Indeed, Angel is a character marked by ambivalence. Smart and sensitive, he also has a short temper and resorts to lying, stealing and cheating -- even violence. He is being pulled in different directions, an internal conflict gradually revealed in this low-key film.
The barebones storyline of Angel Rodriguez is a canvas for moving, character-driven drama buoyed by excellent performances. McKay's strategy is as naturalistic as it is respectful of his audience. Instead of awkward exposition or formulaic plot points, he allows these complicated and believable characters to breathe and interact. While its ambiguous ending might be frustrating, the movie's cinema verité style is used largely to great effect.

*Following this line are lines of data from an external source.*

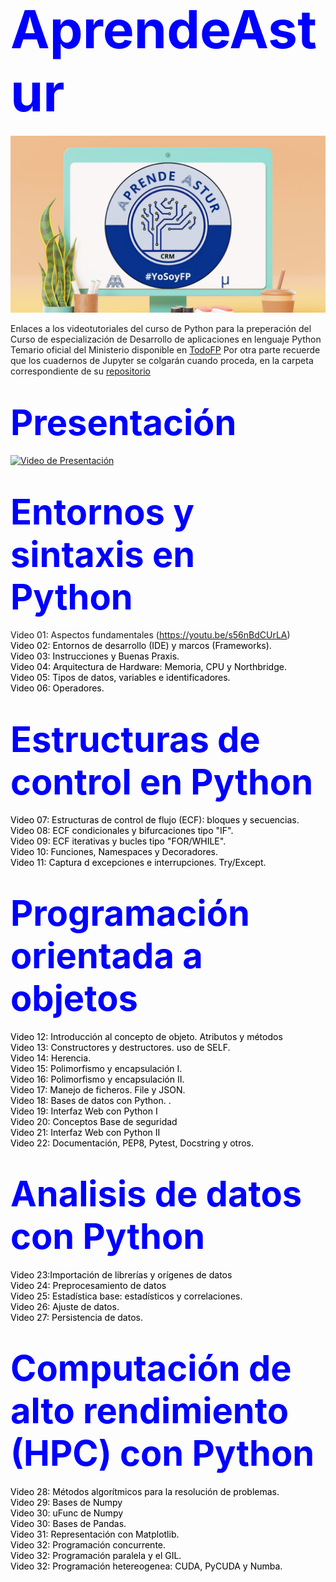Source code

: # <span style="color: blue; font-size: 3em;">AprendeAstur</span>

![Banner](https://github.com/Aprendeastur/main/blob/b499d23d0f70f05f1a72151c41e5acfe1ecf79f6/banner/17.png)

<span style="color: black;"></span>
Enlaces a los videotutoriales del curso de Python para la preperación del Curso de especialización de Desarrollo de aplicaciones en lenguaje Python
Temario oficial del Ministerio disponible en [TodoFP](https://todofp.es/que-estudiar/familias-profesionales/informatica-comunicaciones/ce-lenguaje-phyton.html)
Por otra parte recuerde que los cuadernos de Jupyter se colgarán cuando proceda, en la carpeta correspondiente de su [repositorio](https://github.com/Aprendeastur/main/edit/main/README.md)   

# <span style="color: blue; font-size: 2em;">Presentación</span> 
[![Video de Presentación](https://img.youtube.com/vi/H3JjDgCygAs/maxresdefault.jpg)](https://www.youtube.com/watch?v=H3JjDgCygAs)



# <span style="color: blue; font-size: 2em;">Entornos y sintaxis en Python</span>

Video 01: Aspectos fundamentales (https://youtu.be/s56nBdCUrLA)  
<span style="color: black;">Video 02: Entornos de desarrollo (IDE) y marcos (Frameworks).</span>  
<span style="color: black;">Video 03: Instrucciones y Buenas Praxis.</span>  
<span style="color: black;">Video 04: Arquitectura de Hardware: Memoria, CPU y Northbridge.</span>  
<span style="color: black;">Video 05: Tipos de datos, variables e identificadores.</span>  
<span style="color: black;">Video 06: Operadores.</span>  


# <span style="color: blue; font-size: 2em;">Estructuras de control en Python</span>
<span style="color: black;">Video 07: Estructuras de control de flujo (ECF): bloques y secuencias.</span>  
<span style="color: black;">Video 08: ECF condicionales y bifurcaciones tipo "IF".</span>  
<span style="color: black;">Video 09: ECF iterativas y bucles tipo "FOR/WHILE".</span>  
<span style="color: black;">Video 10: Funciones, Namespaces y Decoradores. </span>  
<span style="color: black;">Video 11: Captura d excepciones e interrupciones. Try/Except.</span>  

# <span style="color: blue; font-size: 2em;">Programación orientada a objetos</span>
<span style="color: black;">Video 12: Introducción al concepto de objeto. Atributos y métodos</span>  
<span style="color: black;">Video 13: Constructores y destructores. uso de SELF.</span>  
<span style="color: black;">Video 14: Herencia.</span>  
<span style="color: black;">Video 15: Polimorfismo y encapsulación I.</span>  
<span style="color: black;">Video 16: Polimorfismo y encapsulación II.</span>  
<span style="color: black;">Video 17: Manejo de ficheros. File y JSON.</span>  
<span style="color: black;">Video 18: Bases de datos con Python.  .</span>  
<span style="color: black;">Video 19: Interfaz Web con Python I </span>  
<span style="color: black;">Video 20: Conceptos Base de seguridad </span>  
<span style="color: black;">Video 21: Interfaz Web con Python II</span>  
<span style="color: black;">Video 22: Documentación, PEP8, Pytest, Docstring y otros.</span>  

# <span style="color: blue; font-size: 2em;">Analisis de datos con Python</span>
<span style="color: black;">Video 23:Importación de librerías y orígenes de datos </span>  
<span style="color: black;">Video 24: Preprocesamiento de datos </span>  
<span style="color: black;">Video 25: Estadística base: estadísticos y correlaciones.</span>  
<span style="color: black;">Video 26: Ajuste de datos.</span>  
<span style="color: black;">Video 27: Persistencia de datos.</span>  

# <span style="color: blue; font-size: 2em;">Computación de alto rendimiento (HPC) con Python</span>
<span style="color: black;">Video 28: Métodos algorítmicos para la resolución de problemas.</span>  
<span style="color: black;">Video 29: Bases de Numpy</span>  
<span style="color: black;">Video 30: uFunc de Numpy</span>  
<span style="color: black;">Video 30: Bases de Pandas.</span>  
<span style="color: black;">Video 31: Representación con Matplotlib.</span>  
<span style="color: black;">Video 32: Programación concurrente.</span>  
<span style="color: black;">Video 32: Programación paralela y el GIL.</span>  
<span style="color: black;">Video 32: Programación hetereogenea: CUDA, PyCUDA y Numba.</span>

Ultimately, a film this realistic is only as successful as its actors, and Angel Rodriguez is blessed to have two tremendous performers in newcomer Everett and the more seasoned Griffiths (Brenda in HBO's now-defunct "Six Feet Under"). But New York City also does a fine job as its own sort of character. With handheld camera chronicling Angel as he walks the streets through a pivotal 36-hour period, the movie captures a strong sense of place. In Angel Rodriguez, New York is a bustling, exciting and ultimately alienating environment in which a troubled boy with potential can find himself, literally and figuratively, lost.
The 1.78:1 anamorphic widescreen transfer boasts realistic skin tones, rich colors and fairly detailed visuals. The images are soft in spots, but nothing that proves a distraction.
Options are an English audio track on Dolby Digital 5.1 and a Spanish track on 2.0. Considering the modest scope of the movie, the 5.1 is surprisingly inventive in its sound separation. Audio throughout is consistent.
The DVD includes a three-minute, 40-second Making of Angel Rodriguez featurette that is pretty standard fare. More interesting is a commentary track by Jim McKay. Although he insists in the beginning that he really has no idea what viewers want or expect in such commentaries, his remarks are informative and interesting throughout.
Angel Rodriguez is not for all tastes. There is little plot in the conventional sense, and conflicts are hinted at instead of being spelled out. But a film this perceptive deserves a look from cinephiles who like their art to be challenging.